ONE
JENN NALYNN DUG her toes deeper into the sweet meadow grass and scowled at the river sparkling in the distance. For good measure, she scowled at the golden fields spread between the crags that cradled Marrowdell in sunkissed arms, then at the blue arch of sky that dared be dotted by clouds whiter than the daisies nodding shoulder-high around her. Even the small village nestled by the river had taken on a glow, its crude wooden structures burnished rich bronze. Home. She scowled at it too, so fiercely her eyebrows almost met.
A cage was a cage.
Eighteen days from now, not counting today, she’d turn nineteen. Adult at last, with all that meant. Freedom. Choice. Adventure! She’d urged the summer to end, excepting the daisies, eager to start her travels. Wasn’t it cooperating? Just yesterday, Old Jupp had complained fall was in a hurry. His joints could tell. Everyone agreed the weather couldn’t make its mind up this year, so best be ready for an early change. Sure enough, today purple asters with eyes of gold bloomed like a royal cloak all around her.
All for naught.
Because her dear, doting father wanted her married before she left home.

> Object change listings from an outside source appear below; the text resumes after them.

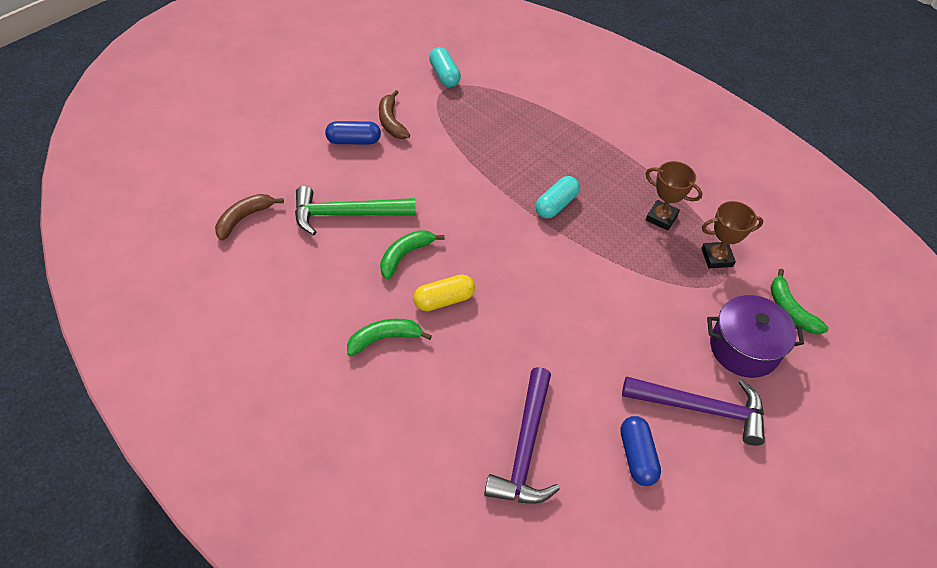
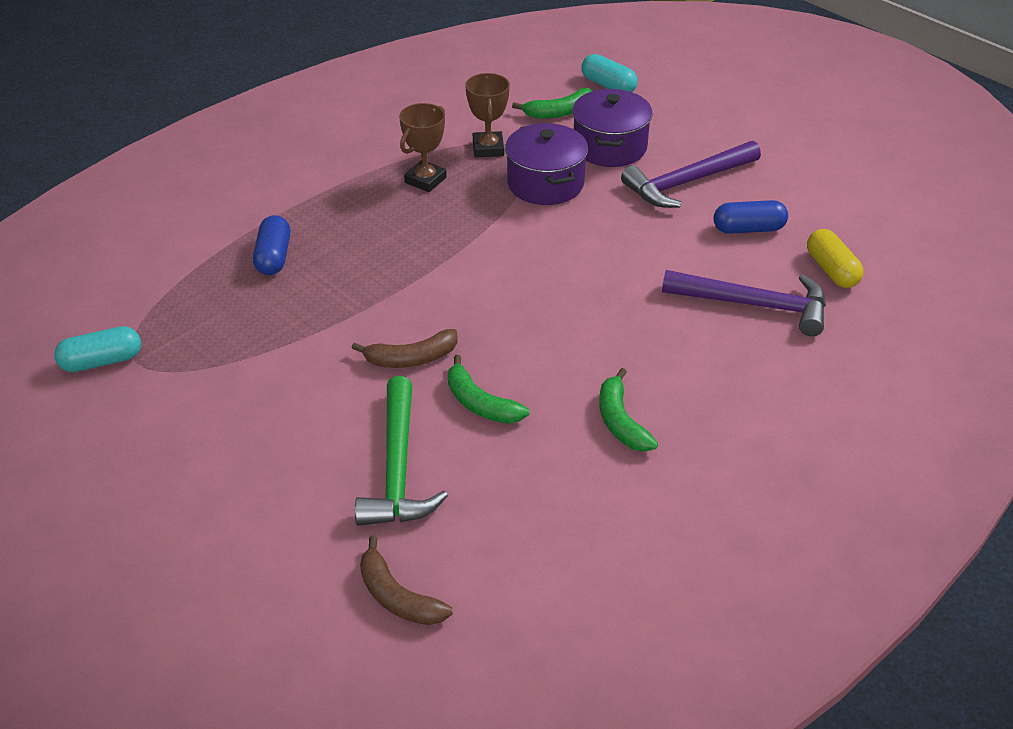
camera: 85 degrees left, 10 degrees down
blue capsule [325,121,381,144] -> blue capsule moved to [253,215,290,275]
brown banana [379,90,410,139] -> brown banana moved to [352,329,458,368]
yellow capsule [413,274,475,311] -> yellow capsule moved to [807,229,864,288]
turquoise capsule [535,176,580,219] -> turquoise capsule moved to [581,54,638,92]
purple hammer [622,376,765,446] -> purple hammer turned 135 degrees counterclockwise [621,141,761,208]
none -> purple pot [505,123,588,205]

Jenn sighed and dropped her gaze to the flowers spilling over her lap. Someone thought she needed cheering up. “Thanks,” she mumbled, though the last thing she wanted right now was to make daisy crowns. Her fingers fretted at a stem; it snapped instead of split.
She plucked petals instead. “Go.” Pluck. “Stay.” Pluck. “Go.” Pluck. “Stay.” Pluck. Petals began to fly like snow and an approaching butterfly thought better of coming close. “Go. Stay. What do you think?”
Given the little meadow where the girl sat was home to nothing larger than butterflies, single-minded bees, and the occasional indiscreet mouse, it would seem unlikely she expected an answer. But this wasn’t any meadow; this was hers. Too close to the old trees. Too close to the Bone Hills. Too close to sunset’s first, deepest shadows. Night’s Edge, the settlers called it and no one else came here.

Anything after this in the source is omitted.